May 1994
Immediately Dangerous to Life or Health Concentrations (IDLH)

CAS number: 62-53-3

NIOSH REL: None established; NIOSH considers aniline to be a potential occupational carcinogen as defined by the OSHA carcinogen policy [29 CFR 1990].

Current OSHA PEL: 5 ppm (19 mg/m3) TWA [skin]

1989 OSHA PEL: 2 ppm (8 mg/m3) TWA [skin]

1993-1994 ACGIH TLV: 2 ppm (7.6 mg/m3) TWA [skin]

Description of substance: Colorless to brown, oily liquid with an aromatic amine-like odor.

LEL: 1.3% (10% LEL, 1,300 ppm)

Original (SCP) IDLH: 100 ppm

Basis for original (SCP) IDLH: The chosen IDLH is based on the statement by Henderson and Haggard [1943] that 100 to 160 ppm is the maximum concentration that can be inhaled for 1 hour without serious disturbance.
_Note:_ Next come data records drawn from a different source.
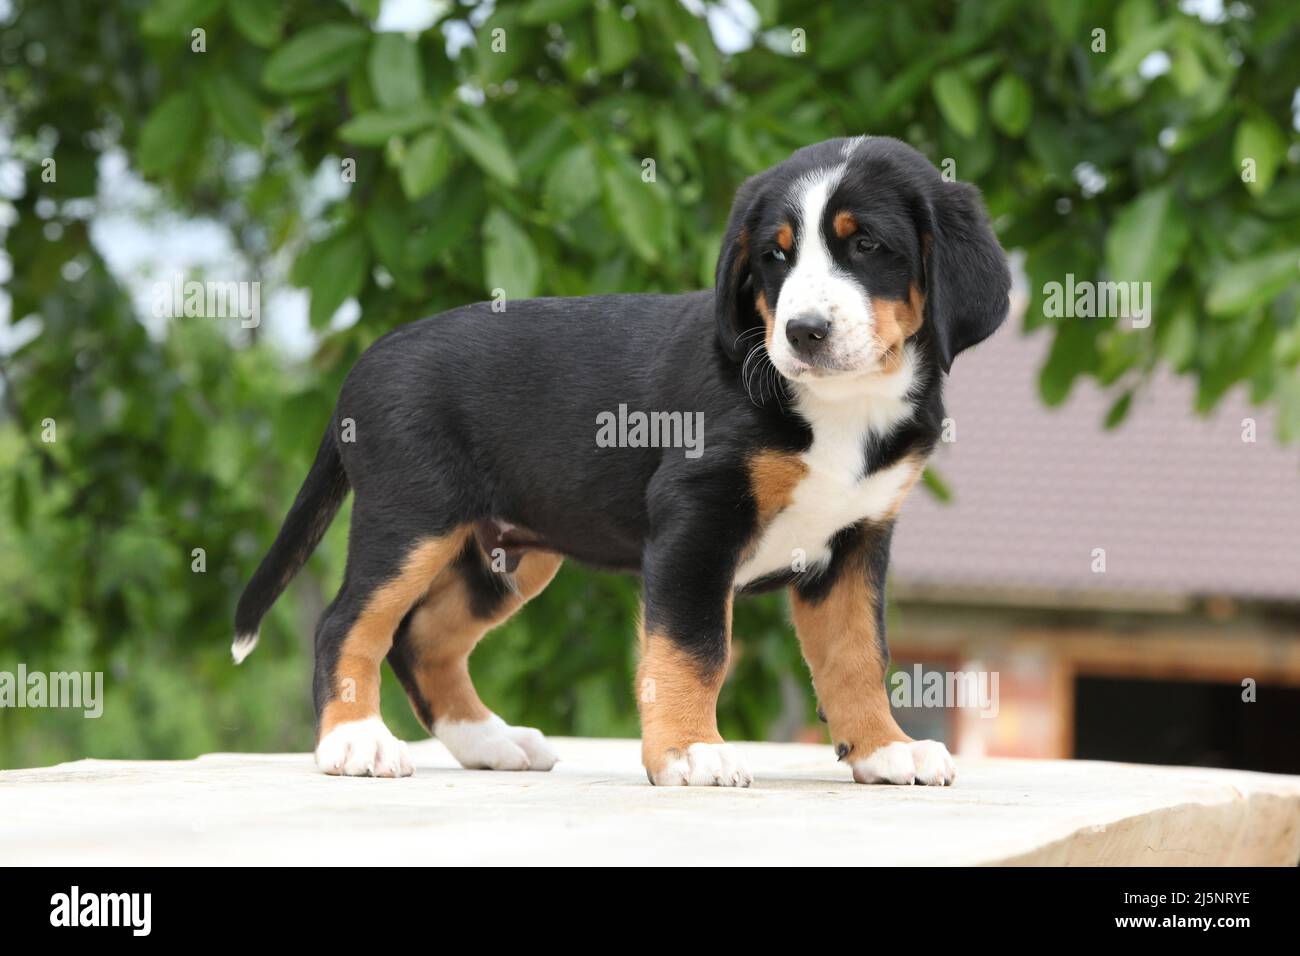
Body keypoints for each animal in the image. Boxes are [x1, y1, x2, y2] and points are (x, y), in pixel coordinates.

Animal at [233, 138, 1008, 790]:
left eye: (867, 245)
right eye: (775, 258)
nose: (803, 331)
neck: (842, 408)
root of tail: (367, 361)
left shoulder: (855, 541)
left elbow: (858, 655)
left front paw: (885, 749)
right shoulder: (697, 518)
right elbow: (692, 648)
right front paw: (692, 751)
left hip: (505, 556)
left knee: (423, 642)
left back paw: (492, 742)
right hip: (411, 521)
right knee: (348, 623)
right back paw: (355, 741)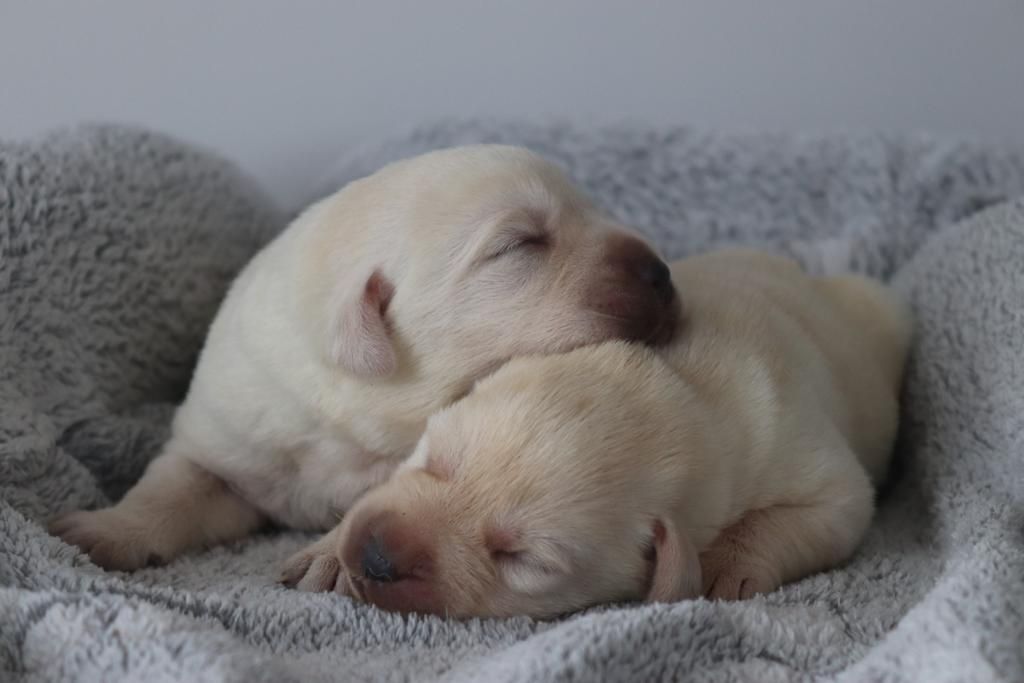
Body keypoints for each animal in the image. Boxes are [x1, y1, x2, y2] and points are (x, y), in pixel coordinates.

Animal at [54, 143, 679, 573]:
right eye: (520, 243)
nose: (661, 272)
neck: (348, 426)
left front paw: (328, 556)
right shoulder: (226, 437)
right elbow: (170, 485)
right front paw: (102, 530)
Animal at [284, 248, 909, 618]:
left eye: (522, 559)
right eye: (434, 460)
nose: (374, 559)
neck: (681, 385)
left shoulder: (813, 468)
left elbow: (824, 510)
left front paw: (728, 565)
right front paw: (326, 553)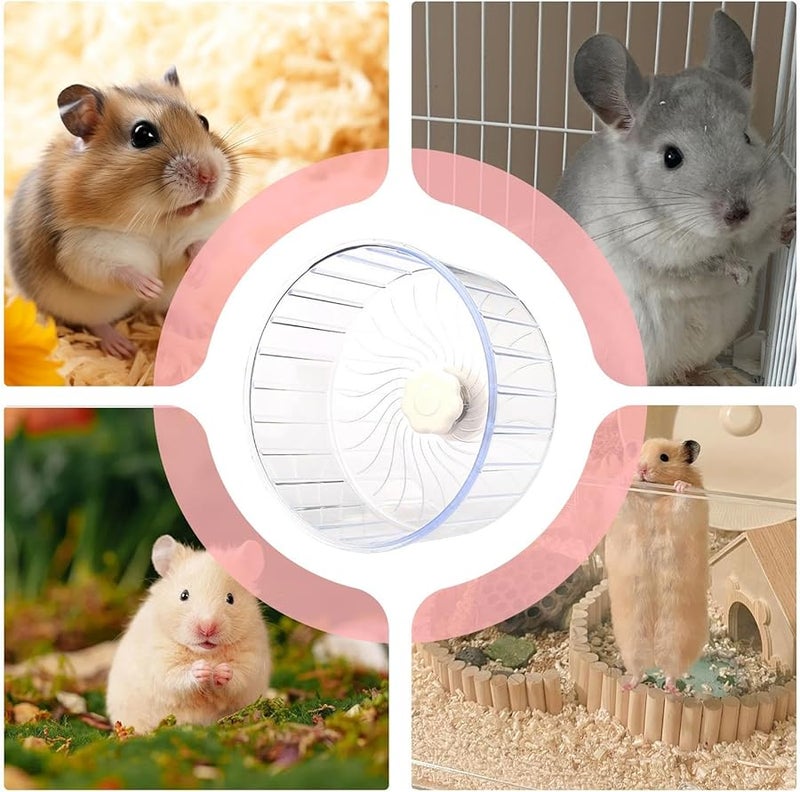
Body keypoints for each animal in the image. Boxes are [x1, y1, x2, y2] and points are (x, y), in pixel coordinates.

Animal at [7, 68, 240, 359]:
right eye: (143, 135)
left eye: (204, 121)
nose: (210, 175)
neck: (160, 221)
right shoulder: (84, 248)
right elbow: (118, 270)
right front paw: (151, 286)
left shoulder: (205, 226)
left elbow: (198, 244)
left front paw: (198, 269)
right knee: (97, 323)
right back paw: (122, 348)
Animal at [106, 535, 271, 733]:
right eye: (184, 595)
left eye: (230, 598)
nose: (207, 628)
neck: (206, 653)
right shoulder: (160, 659)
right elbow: (176, 676)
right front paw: (202, 669)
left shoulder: (251, 658)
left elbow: (239, 676)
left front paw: (221, 671)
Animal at [554, 11, 794, 385]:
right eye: (671, 157)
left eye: (746, 137)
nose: (739, 212)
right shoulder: (652, 254)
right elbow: (698, 267)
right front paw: (737, 270)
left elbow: (762, 245)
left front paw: (789, 224)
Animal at [604, 438, 709, 693]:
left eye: (664, 458)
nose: (641, 469)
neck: (652, 497)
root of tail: (653, 651)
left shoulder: (693, 506)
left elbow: (685, 498)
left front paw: (681, 485)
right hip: (631, 637)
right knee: (639, 669)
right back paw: (629, 686)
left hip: (677, 635)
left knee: (672, 669)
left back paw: (671, 690)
AIHA [1955] reported that 50 to 100 ppm can probably be tolerated for 60 minutes.

Short-term exposure guidelines: None developed


Lethal concentration data:

LC50 LCLo 0.5-hr Derived
Species Reference (ppm) (ppm) Time LC (CF) Value
Mouse Back et al. 1972 175 —– 7 hr 420 ppm (2.4) 42 ppm
Rat Carpenter et al. 1949 —– 250 4 hr 500 ppm (2.0) 50 ppm
Cat von Oettingen 1941 —– 180 8 hr 450 ppm (2.5) 45 ppm

Lethal dose data:

LD50 LDLo Derived
Species Reference Route (Mg/kg) (mg/kg) Adjusted LD Value
Dog Back et al. 1972 oral —– 195 353 ppm 35 ppm
Rat Dieke et al. 1947 oral —– 250 452 ppm 45 ppm
Mouse Gig Tr Prof Zabol oral —– 464 839 ppm 84 ppm
Rat Jacobsen 1972 oral —– 440 796 ppm 80 ppm
G. pig Kodak 1984 oral —– 400 724 ppm 72 ppm

Human data: Volunteers tolerated 1-hour exposures ranging from 100-160 ppm with only moderate adverse health effects (undefined) [von Oettingen 1941]. It has also been reported that 100 to 160 ppm is the maximum concentration that can be inhaled for 1 hour without serious consequence [Henderson and Haggard 1943] and that 50 to 100 ppm can probably be tolerated for 60 minutes [AIHA 1955].


  1. AIHA [1955]. Aniline. In: Hygienic guide series. Am Ind Hyg Assoc Q 16:331-332.
  2. Back KC, Thomas AA, MacEwen JD [1972]. Reclassification of materials listed as transportation health hazards. Wright-Patterson Air Force Base, OH: 6570th Aerospace Medical Research Laboratory, Report No. TSA-20-72-3, pp. A-8 to A-9.
  3. Carpenter CP, Smyth HF Jr, Pozzani UC [1949]. The assay of acute vapor toxicity, and the grading and interpretation of results on 96 chemical compounds. J Ind Hyg Toxicol 31:343-346.
  4. Dieke SH, Allen GS, Richter CP [1947]. The acute toxicity of thioureas and related compounds to wild and domestic Norway rats. J Pharmacol Exp Ther 90:260-270.
  5. Gig Tr Prof Zabol [1969]; 13(5):29-32 (in Russian).
  6. Henderson Y, Haggard HW [1943]. Noxious gases. 2nd ed. New York, NY: Reinhold Publishing Corporation, p. 228.
  7. Jacobsen KH [1972]. Acute oral toxicity of mono- and di-alkyl ring-substituted derivatives of aniline. Toxicol Appl Pharmacol 22:153-154.
  8. Kodak [1984]. Aniline. In: TSCA 8d submission to U.S. Environmental Protection Agency (OTS 206512). Rochester, NY: Eastman Kodak Company.
  9. von Oettingen WF [1941]. The aromatic amines and nitro compounds, their toxicity and potential dangers. Washington, DC: Government Printing Office, U.S. Public Health Service, Public Health Bulletin 271:1-15.